As with IV replacement, measurement of clinical pulmonary outcomes,
such as PFTs, have not shown consistent benefits.
++
Patients with severe emphysema, including those with AAT deficiency,
may benefit from partial resection of the lung in selected circumstances.
This intervention appears to provide some benefit by reversing the
severe overexpansion of the chest wall with the corresponding mechanical disadvantage for the diaphragm and
other muscles of respiration. Other theoretical benefits have also
been hypothesized, including the stimulation of repair processes
by lung progenitor cells.
++
Patients who progress to respiratory failure due to AAT-deficient
lung disease may be candidates for bilateral lung transplantation.

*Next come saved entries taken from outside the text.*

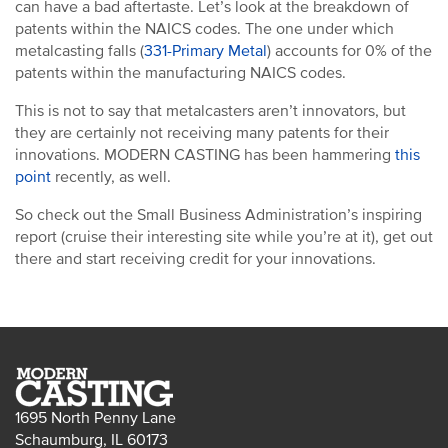
can have a bad aftertaste. Let’s look at the breakdown of
patents within the NAICS codes. The one under which
metalcasting falls (
331-Primary Metal
) accounts for 0% of the
patents within the manufacturing NAICS codes.
This is not to say that metalcasters aren’t innovators, but
they are certainly not receiving many patents for their
innovations. MODERN CASTING has been hammering
this
point
recently, as well.
So check out the Small Business Administration’s inspiring
report (cruise their interesting site while you’re at it), get out
there and start receiving credit for your innovations.
1695 North Penny Lane
Schaumburg, IL 60173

It is important to note that unlike lung transplant recipients with
cystic fibrosis, these patients remain fully insufficient for AAT
and require continued IV protein replacement.
++
Novel approaches to treatment or prevention of AAT lung disease
include both small molecule pharmaceutics and gene-augmentation
strategies, none of which has yet been proven to be safe and effective.

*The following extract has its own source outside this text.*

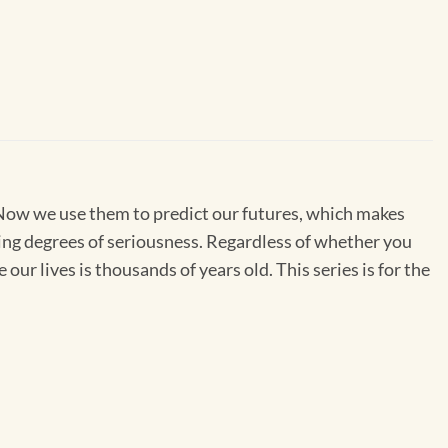
. Now we use them to predict our futures, which makes
ing degrees of seriousness. Regardless of whether you
our lives is thousands of years old. This series is for the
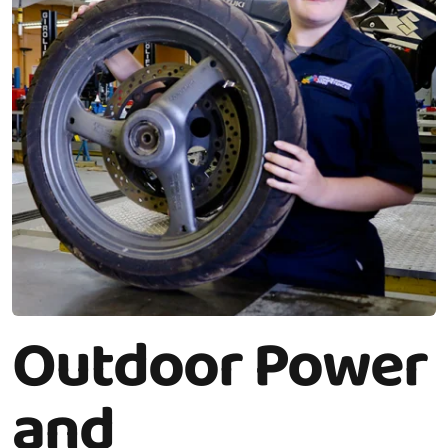
Outdoor Power
and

In the former category are approaches such as the chemical chaperone
strategy mentioned above, which could be therapeutic for lung disease
if it resulted in a net increase in secretion of endogenous AAT
from hepatocytes into the circulation. This class of approaches
also includes several small molecule protease inhibitors, such as
specific inhibitors of neutrophil elastase. In the latter category,
there have been clinical trials of cationic liposome mediated AAT
gene delivery and two different serotypes of recombinant adeno-associated
virus (rAAV) vectors, the latter one of which has not yet been completed.24,25 To
date, plasma levels from these forms of gene augmentation have not
approached the therapeutic threshold of 11 micromole. However, the
favorable safety profile of these vector types, as compared with some
others, make it likely that additional trials with higher doses
and more efficient delivery systems may be undertaken. Other vector
classes, including helper-dependent adenovirus vectors and novel
rAAV serotypes, may also move forward to clinical trials, as their
efficiency of expression appears to be superior to earlier version
vectors, as judged by preclinical proof-of-concept data.